Skills and Experience: the Role of Non-Executive Directors

In contrast to Executive Directors, Non-Executive Directors (NEDs) have no direct management responsibilities in the organisations they serve. They are often seen as a balancing force within a Board and a key part of their role is to challenge the thinking of Executive Directors, who are more closely embedded within the business. NEDs are sometimes described as being a “critical friend” to the business and may perform mentoring functions for executive directors to help them develop desirable skills and attributes.

NEDs are usually chosen on the basis of the wider skills and expertise they offer the business. In the past, this often focused on financial experience, but, while this remains an important element of Board activities, its scope is now far broader. Risks and opportunities now stem from a much more diverse range of sources.

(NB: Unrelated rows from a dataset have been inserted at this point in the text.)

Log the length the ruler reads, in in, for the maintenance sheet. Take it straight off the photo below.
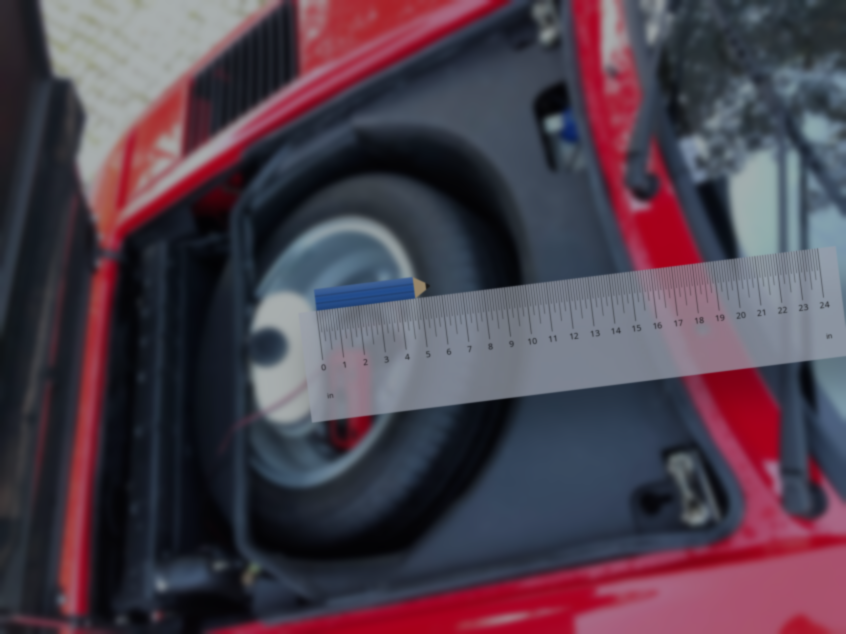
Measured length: 5.5 in
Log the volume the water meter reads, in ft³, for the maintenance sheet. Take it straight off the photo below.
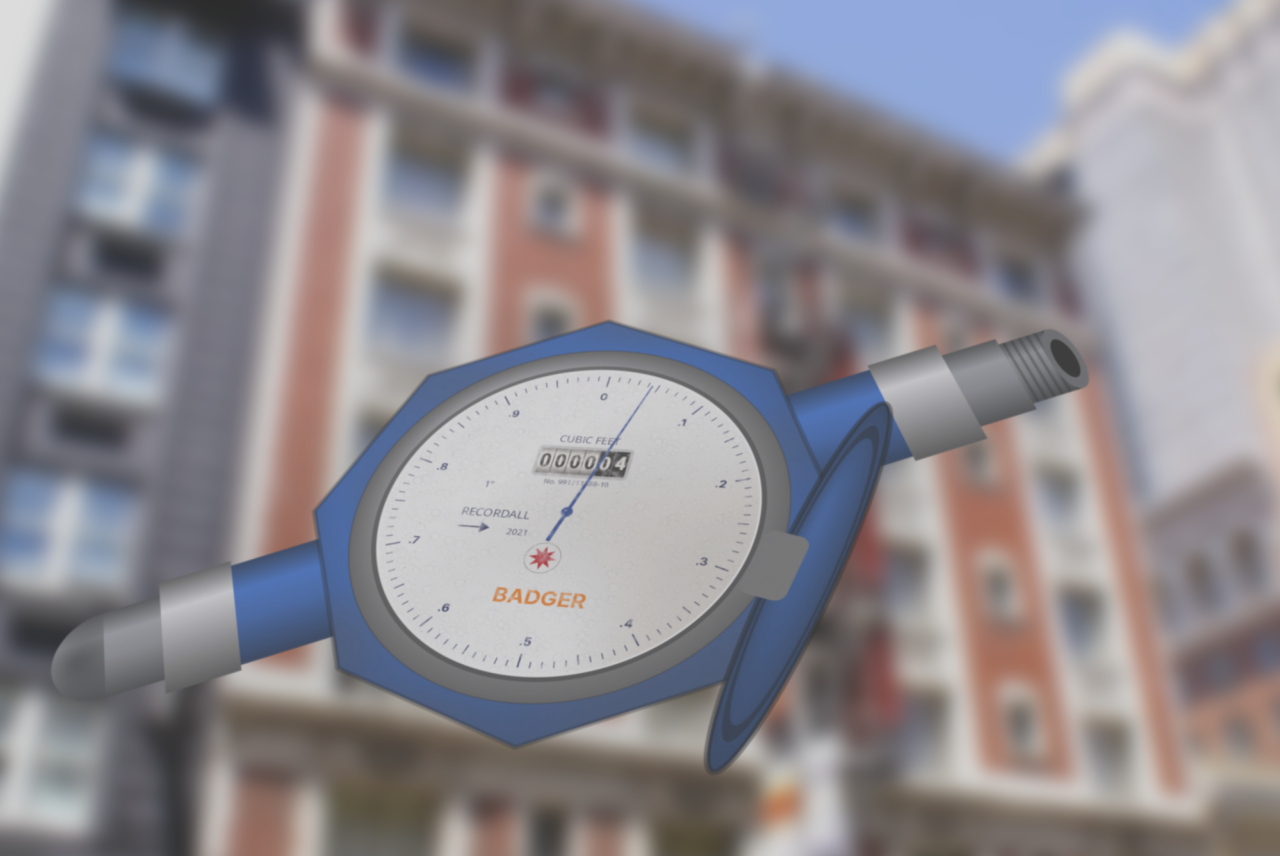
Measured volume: 4.04 ft³
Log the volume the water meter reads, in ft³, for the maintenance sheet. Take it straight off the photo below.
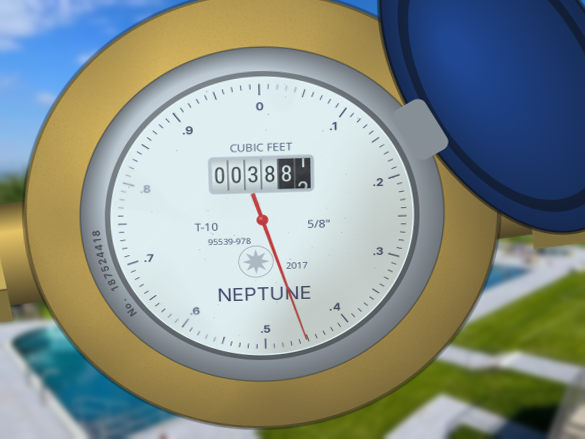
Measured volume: 3881.45 ft³
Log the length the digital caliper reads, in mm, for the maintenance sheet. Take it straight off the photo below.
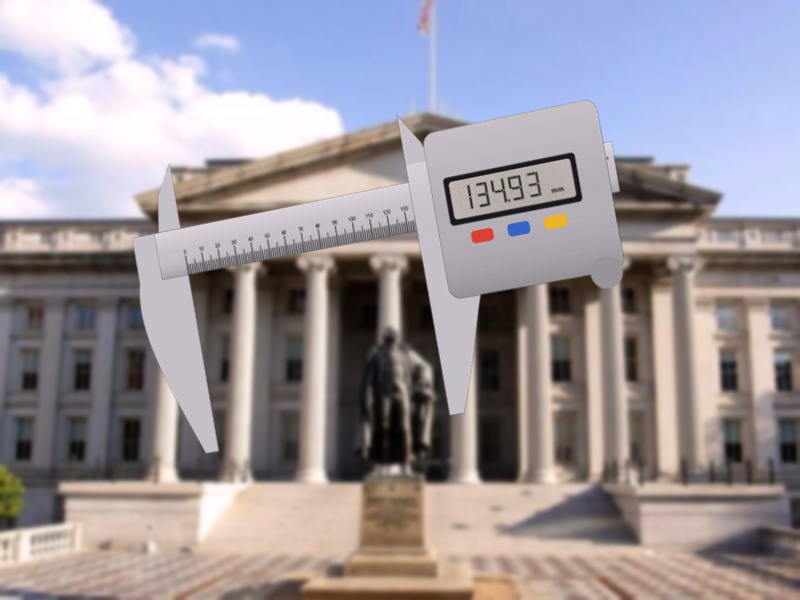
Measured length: 134.93 mm
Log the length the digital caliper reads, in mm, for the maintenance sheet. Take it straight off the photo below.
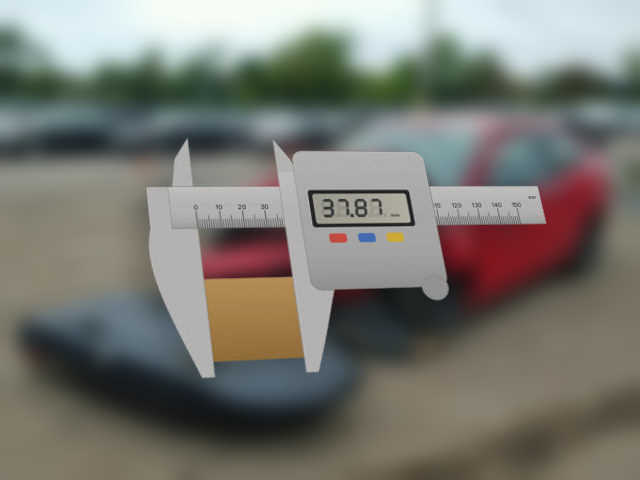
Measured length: 37.87 mm
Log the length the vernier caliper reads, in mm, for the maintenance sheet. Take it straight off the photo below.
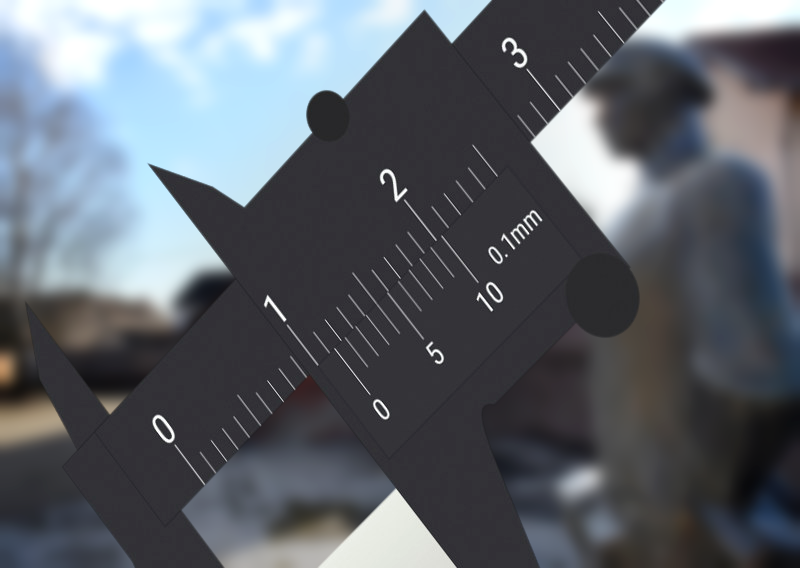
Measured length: 11.4 mm
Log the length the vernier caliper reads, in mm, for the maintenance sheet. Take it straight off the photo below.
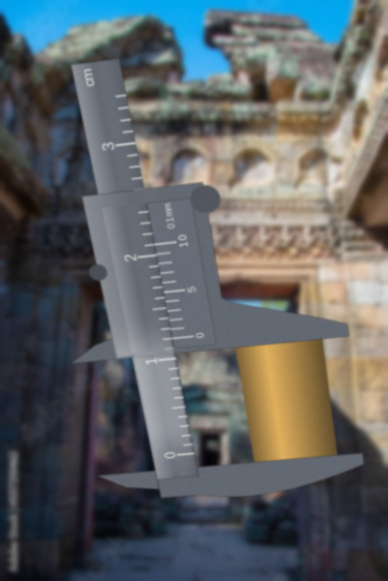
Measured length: 12.0 mm
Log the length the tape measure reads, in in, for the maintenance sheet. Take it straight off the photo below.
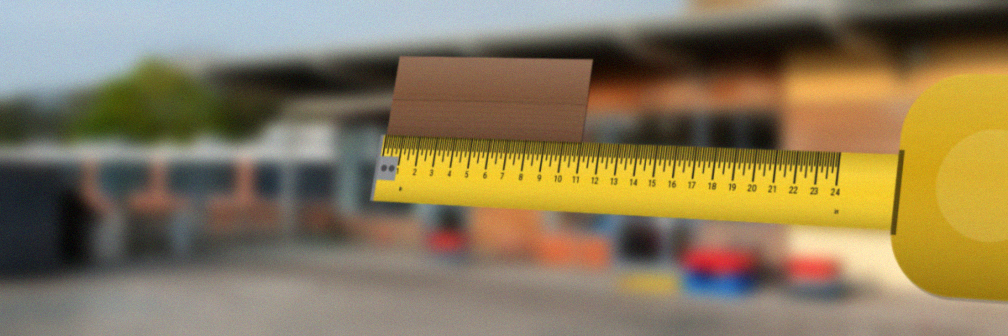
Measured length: 11 in
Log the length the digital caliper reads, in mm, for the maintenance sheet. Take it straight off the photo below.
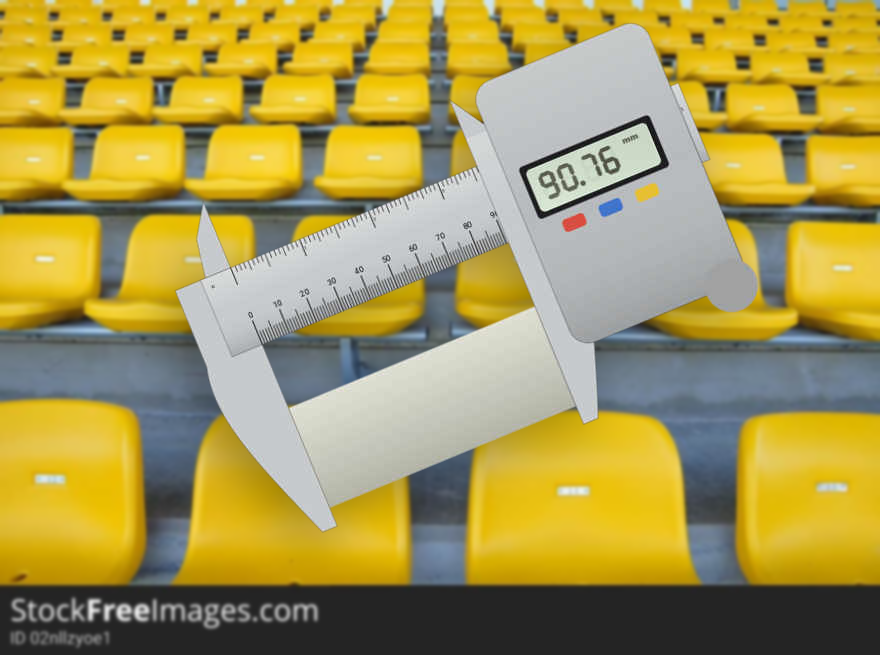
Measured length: 90.76 mm
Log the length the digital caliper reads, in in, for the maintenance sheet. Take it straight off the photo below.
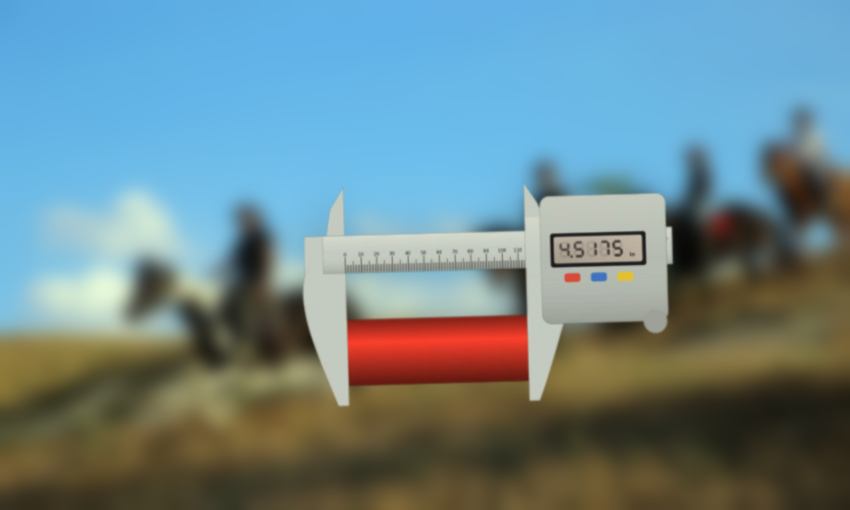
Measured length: 4.5175 in
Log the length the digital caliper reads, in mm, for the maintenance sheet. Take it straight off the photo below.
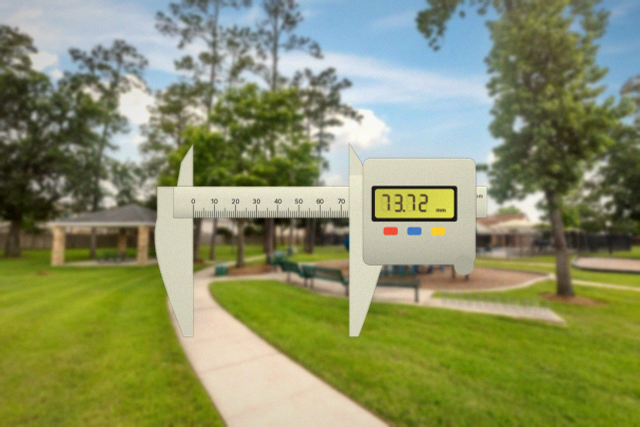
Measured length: 73.72 mm
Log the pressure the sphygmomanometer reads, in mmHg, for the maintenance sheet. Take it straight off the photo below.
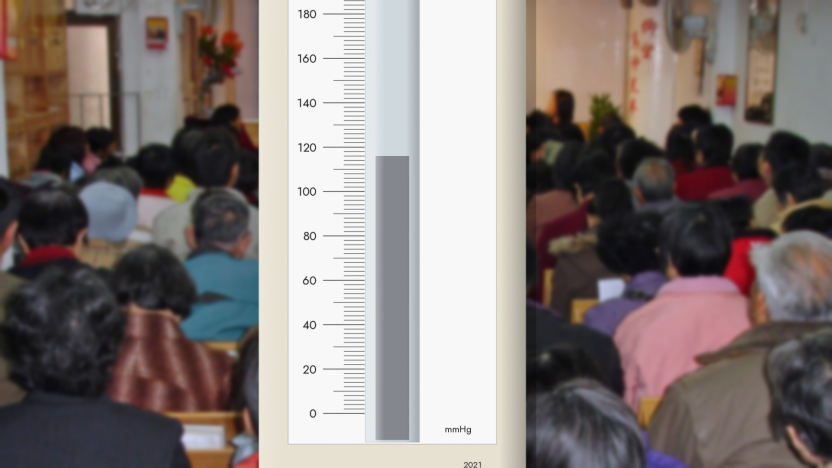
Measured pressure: 116 mmHg
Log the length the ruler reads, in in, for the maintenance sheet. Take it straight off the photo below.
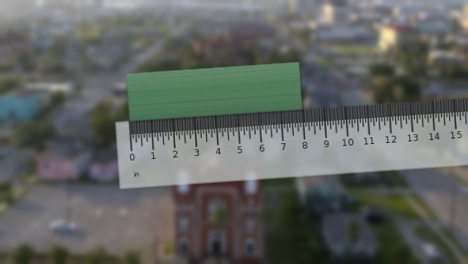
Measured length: 8 in
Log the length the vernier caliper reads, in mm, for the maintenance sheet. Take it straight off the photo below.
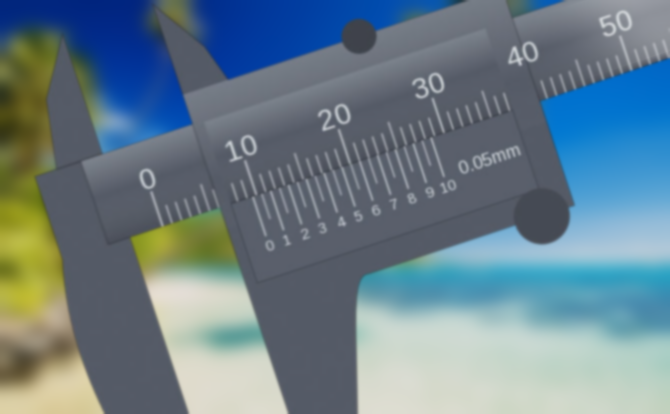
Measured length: 9.6 mm
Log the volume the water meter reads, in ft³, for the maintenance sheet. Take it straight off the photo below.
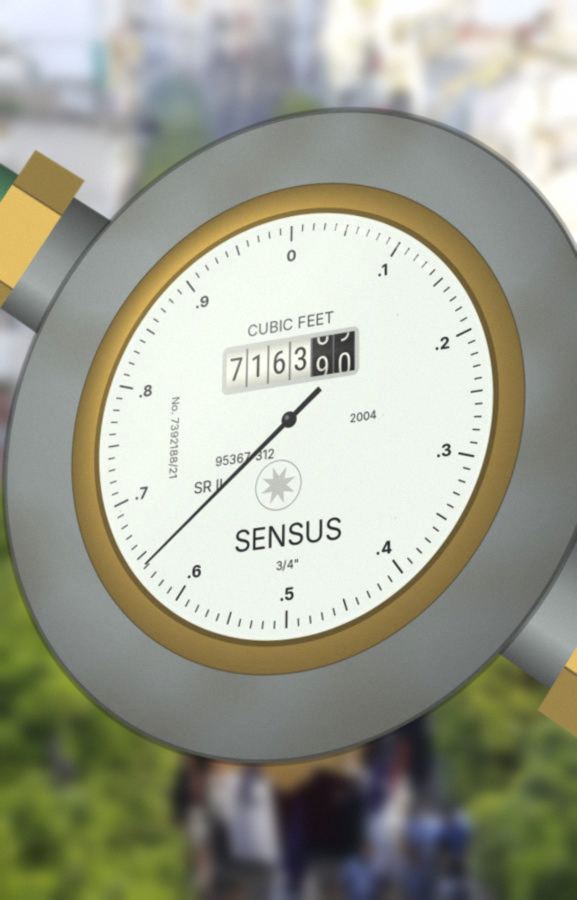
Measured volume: 716389.64 ft³
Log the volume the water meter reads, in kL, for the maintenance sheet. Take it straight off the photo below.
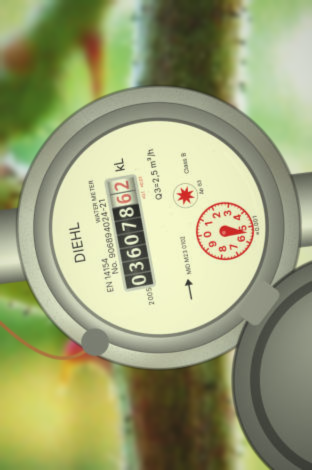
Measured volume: 36078.625 kL
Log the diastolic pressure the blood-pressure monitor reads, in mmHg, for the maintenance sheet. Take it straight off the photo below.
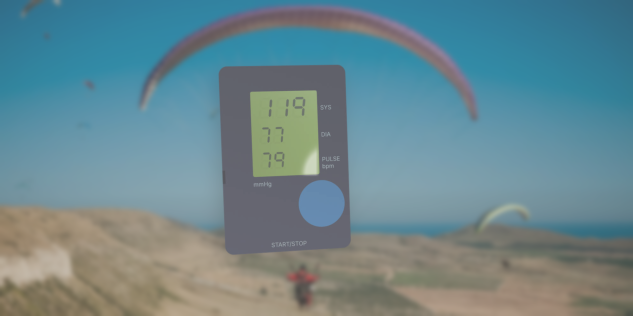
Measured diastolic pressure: 77 mmHg
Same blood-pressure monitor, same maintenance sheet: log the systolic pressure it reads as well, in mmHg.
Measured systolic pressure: 119 mmHg
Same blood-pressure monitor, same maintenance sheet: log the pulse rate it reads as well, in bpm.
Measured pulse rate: 79 bpm
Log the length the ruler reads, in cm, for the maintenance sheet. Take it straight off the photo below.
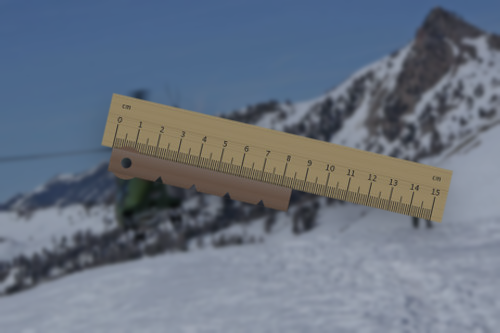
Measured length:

Today’s NEDs may be experts in cybersecurity, AI, machine learning and industry 4.0 technologies; others have first-hand experience in digital transformation, organisational design, customer insight or social communication. These are all major preoccupations for modern businesses, and they are appointing NEDs accordingly. A recent EY survey found that 82% of Boards expected to add positions or change roles, with CEOs seeing the top five capabilities critical to their company’s continued growth as: digital transformation (55%); innovation (53%); artificial intelligence (43%); data science (33%); and behavioural science (25%). NEDs provide independent perspective and cross-sector intelligence that helps them see risks and opportunities that may not be obvious to those closer to the business.

Business success relies on strong, functional relationships between the Chair, Executive Directors and NEDs. In discharging their respective roles, the Chair, NEDs and the Board as a whole must combine to deliver sustainable business growth for the benefit of shareholders and wider stakeholders.